Freedom or 'fool's errand'? D.C. to vote on statehood referendum
District of Columbia voters head to the polls in the final 2016 US Democratic primary in Washington, DC, US, June 14, 2016.[Photo/Agencies] |
The new state would embrace the current 68-square-mile (176-square-km) district except for a core of federal property around the White House, Capitol and monument-rich National Mall.
The District Council approved the referendum unanimously, and a Washington Post poll in November 2015 showed 67 percent of residents backed statehood. The Democratic Party's national platform also supports the idea.
"If you're not part of a state, large parts of the constitution don't apply to you," said statehood advocate Ann Loikow.
Mayor Muriel Bowser and other statehood backers took the vote's design from the successful bid in the 1790s by Tennessee, then a federal territory, to become a state through a referendum and petition to Congress.
Supporters and skeptics say that even if the referendum passes it would face a dead end in Congress, where Republicans would oppose statehood since it would add Democratic senators and a representative to Congress.
Besides the political obstacles, Roger Pilon, a constitutional scholar at the libertarian Cato Institute, called the statehood quest a "fool's errand" because of constitutional obstacles.
For the District to become a state, Congress would have to propose an amendment to the Constitution, which would then have to win a two-thirds majority vote in both the Senate and the House.

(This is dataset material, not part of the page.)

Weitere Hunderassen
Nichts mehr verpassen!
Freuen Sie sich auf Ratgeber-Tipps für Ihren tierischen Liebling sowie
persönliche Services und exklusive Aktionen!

Even if an amendment could win approval in both houses of Congress, it would face another big hurdle: approval by the legislatures of at least three-fourths of the 50 states.
Washingtonians have tried to achieve statehood before, but never by an up-or-down referendum. Congress ignored a statehood petition that included a constitution voters ratified in the 1980s.
The House of Representatives rejected a statehood bill in 1993, and it failed to reach a Senate vote. A constitutional amendment for voting rights in Congress fizzled in the 1980s.